I think you misinterpreted. 1 voter on 50 statements with (+1/-1/0) would be 1 datapoint with 50 features. 200 voters would be 200 rows with 50 features so you would not need to be concerned about the 10,000 sample threshold. Hope that helps your study.
Do you see any artifacts from having trained on synthetic data? Is there a natural benchmark dataset (real tables in the wild)?
In my experience synthetic data can only take you so far, it has all the quirk the dataset creator can think of but the real value is usually in patterns they cannot. Vision took a huge leap forward with ImageNet dataset release
- It is not entirely clear how the datasets split is done. Do you make sure that the model is evaluated on unseen data ? More generally how does one knows whether a dataset was part of the training or not ?
- You mention some serious limitations (10k rows, 500 cols.). It seems a bit weird to have fixed numbers. Can these numbers be roughly balanced ? (eg. 1M rows, 5 columns ... ). Does these numbers scale with memory ? (what memory was used for the 10k rows / 500 cols figure ?)
Just looking through the code a bit, it seems that the model both supports a (custom) attention mechanism between features and between rows (code uses the term items)? If so, does the attention between rows help improve accuracy significantly?
Generally, for standard regression and classification use cases, rows (observations) are seen to be independent, but I'm guessing cross-row attention might help the model see the gestalt of the data in some way that improves accuracy even when the independence assumption holds?
Could you please explain like I'm five what is doing a trick? You have model pre-trained on large set of small datasets and you leverage it to boost performance?
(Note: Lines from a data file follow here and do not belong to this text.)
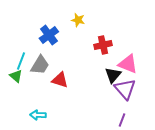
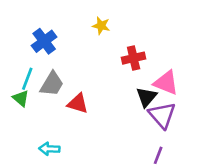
blue cross: (49, 35) -> (44, 41), moved

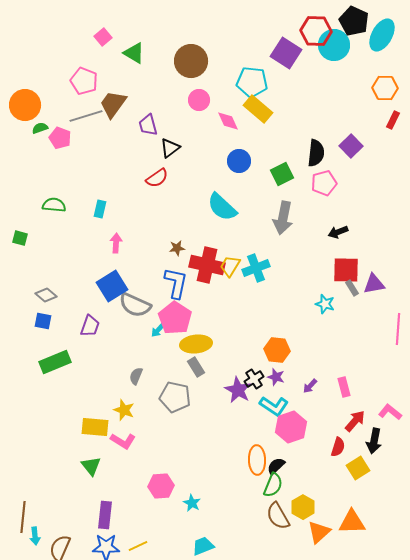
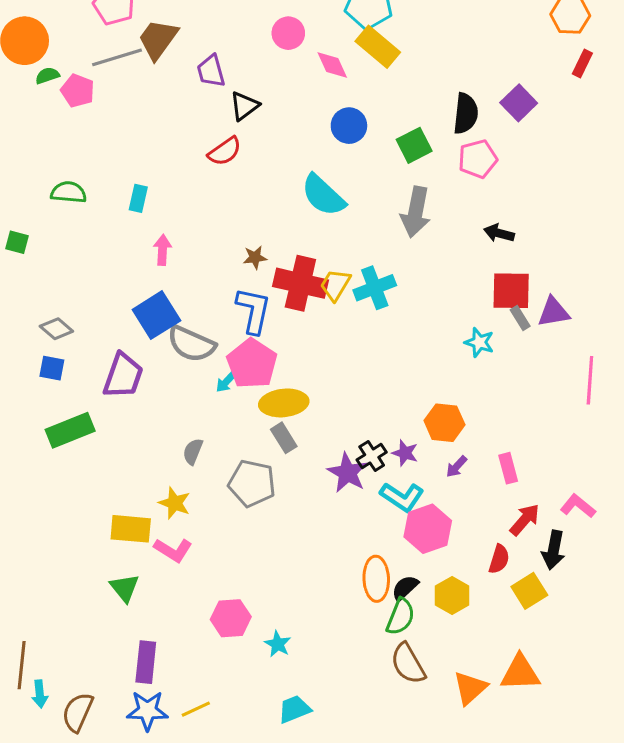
black arrow: (338, 232) -> (499, 233), turned 36
purple trapezoid: (90, 326) -> (123, 376), size x1.4
orange hexagon: (277, 350) -> (444, 423), moved
yellow hexagon: (303, 507) -> (452, 595), moved

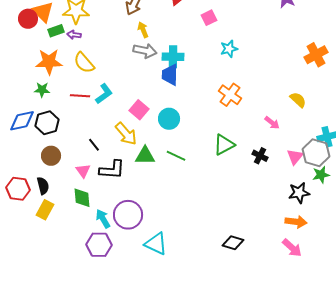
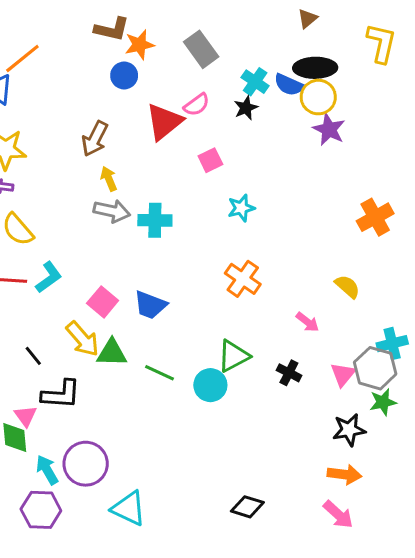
blue trapezoid: (170, 75) -> (150, 305), moved, turned -70
cyan circle: (169, 119) -> (210, 385), moved
green triangle: (145, 156) -> (112, 353), moved
pink triangle: (83, 171) -> (26, 416), moved

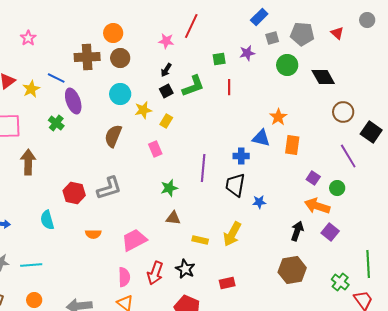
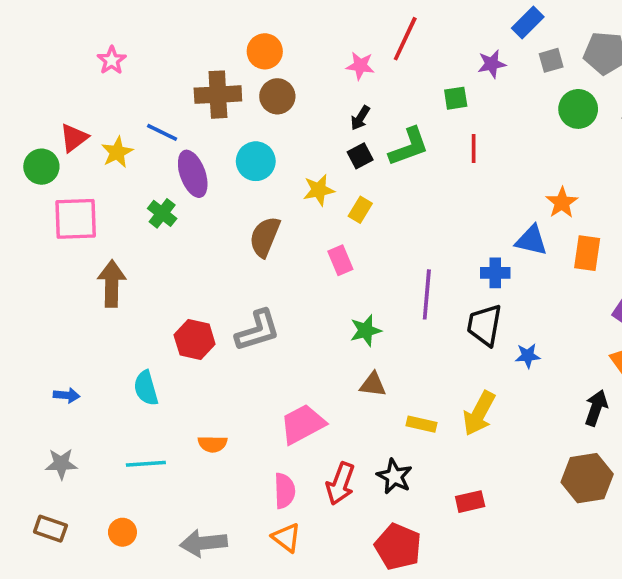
purple star: (247, 53) -> (492, 64), moved
cyan circle: (120, 94) -> (256, 161), moved
orange semicircle: (93, 234) -> (213, 444), moved
cyan line: (31, 265) -> (146, 464), moved

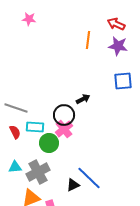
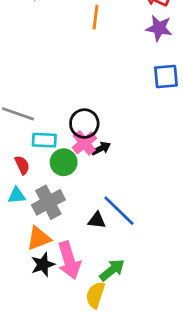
orange line: (88, 40) -> (95, 17), moved
black arrow: (83, 99) -> (101, 148), moved
red semicircle: (15, 132) -> (22, 165), moved
black triangle: (73, 185) -> (97, 220), turned 32

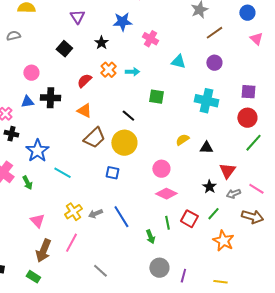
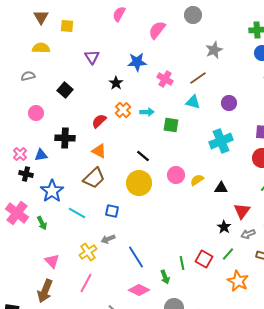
brown line: (214, 33) -> (198, 78), moved
black square: (64, 49) -> (65, 90), moved
pink circle: (31, 73) -> (36, 113), moved
green square: (156, 97) -> (171, 125), moved
cyan cross: (206, 101) -> (221, 141), turned -35
blue triangle: (27, 102) -> (41, 155), moved
brown trapezoid: (94, 138) -> (94, 178), moved
pink circle: (161, 169) -> (176, 175), moved
blue square: (112, 173) -> (112, 211), moved
pink diamond: (166, 194) -> (139, 290), moved
gray arrow: (95, 214) -> (108, 239), moved
brown arrow: (43, 251) -> (45, 291), moved

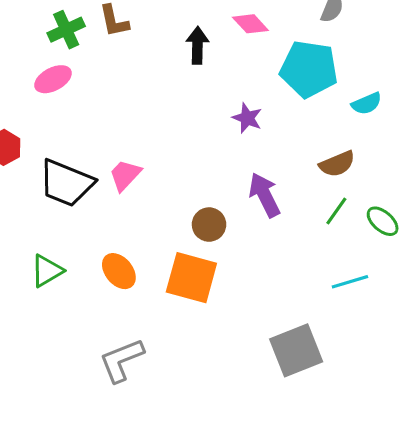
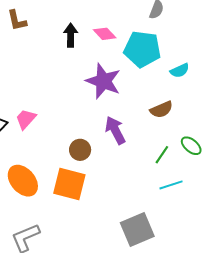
pink diamond: (250, 24) -> (105, 34), moved
purple star: (247, 118) -> (103, 81), size x1.8
green line: (336, 211) -> (162, 155), moved
orange ellipse: (119, 271) -> (23, 181), size x1.4

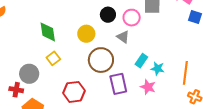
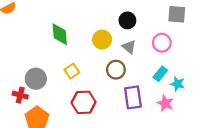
pink circle: (132, 18) -> (162, 43), moved
gray triangle: (123, 37) -> (129, 47), moved
yellow square: (53, 58) -> (72, 71), moved
brown circle: (101, 60) -> (116, 70), size x0.7

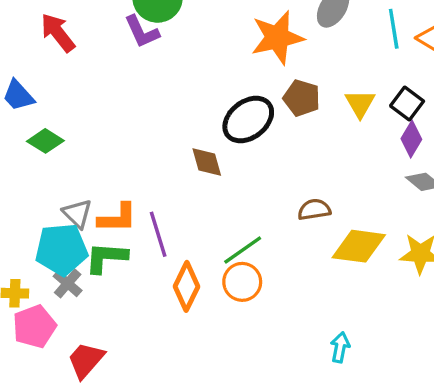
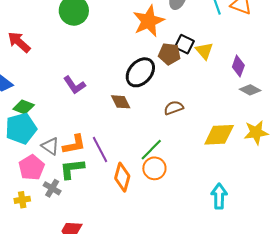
purple L-shape: (142, 32) -> (74, 85), moved
black square: (407, 103) -> (184, 44), moved
brown semicircle: (314, 210) -> (174, 108), moved
cyan pentagon: (61, 249) -> (21, 128), moved
pink pentagon: (34, 326) -> (32, 167), moved
cyan arrow: (340, 347) -> (219, 196), size x1.4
Training is fast, few seconds, but what is time needed to compute predictions?
How large is the model?
To draw a parallel to NLP: previously people trained a neural network for each kind of text classification they wanted to do, but then LLMs came around that pre-trained to learn to perform new tasks on the fly. Similarly, TabPFN learns to do new tasks on the fly just from the context (dataset) given.
Training and prediction in these models is by default one and the same, similar to how the prediction of the next token in an LLM is not split into learning from context and then doing the actual prediction. There is a way to split this even up, though, then the predictions, I believe, take something like 1/10s for medium-sized datasets.
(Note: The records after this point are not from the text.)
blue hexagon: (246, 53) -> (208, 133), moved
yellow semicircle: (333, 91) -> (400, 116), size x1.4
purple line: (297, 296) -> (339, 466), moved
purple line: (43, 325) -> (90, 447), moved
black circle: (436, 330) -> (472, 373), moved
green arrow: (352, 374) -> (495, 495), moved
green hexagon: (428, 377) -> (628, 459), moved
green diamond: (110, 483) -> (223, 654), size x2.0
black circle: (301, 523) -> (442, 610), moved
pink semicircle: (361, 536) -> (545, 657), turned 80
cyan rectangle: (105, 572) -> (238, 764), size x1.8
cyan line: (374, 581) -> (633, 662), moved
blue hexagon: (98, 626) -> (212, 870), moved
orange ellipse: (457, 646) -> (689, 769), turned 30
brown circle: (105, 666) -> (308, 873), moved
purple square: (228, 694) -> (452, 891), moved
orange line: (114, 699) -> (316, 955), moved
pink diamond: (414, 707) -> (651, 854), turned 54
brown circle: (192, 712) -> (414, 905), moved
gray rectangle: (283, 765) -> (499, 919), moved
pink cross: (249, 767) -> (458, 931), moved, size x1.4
Just playing around with regression mode...
A very simple dataset, powers of two:
1:2, 2:4, 3:8, 5:32, 6:64, 7:128 (missing the #4 value)
Predictions (1-10):
1.582 5.236 13.150 22.943 37.584 67.475 109.945 155.322 218.001 10,300.425
Error (1-10):
-26.4% 23.6% 39.2% 30.3% 14.9% 5.2% -16.4% -64.8% -134.9% -240.9%
... well, it has a positive slopeLet's see what happens if we copy the exact same values in the dataset 10 times first.
Predictions (1-10):
1.993 3.967 7.986 18.138 31.965 64.140 128.125 126.607 130.667 161.756
Error (1-10):
-0.3% -0.8% -0.2% 11.8% -0.1% 0.2% 0.1% -102.2% -291.8% -533.1%
Interesting, repeated values give the model a lot more confidence of the known values. The interpolated #4 value is still off by 12%. It does not extrapolate well at all.Looking forward to trying it on real world data with more features.
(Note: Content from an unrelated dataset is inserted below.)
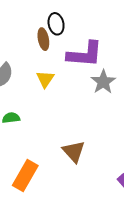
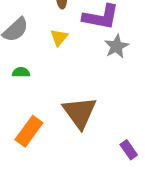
brown triangle: (74, 151) -> (80, 112), size x1.5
There's some interesting work on using LLMs for tabular data (TabLLM: https://proceedings.mlr.press/v206/hegselmann23a.html), but this only works for datasets with tens of samples rather than the thousands of rows needed in real-world applications.
What o1 and other LLMs typically do is wrap around existing tabular tools like XGBoost or scikit-learn. While this works, they're ultimately constrained by these tools' limitations. We're taking a fundamentally different approach - building foundation models that natively understand tabular relationships and patterns. Our approach combines the benefits of foundation models with architectures specifically designed for tabular data structures.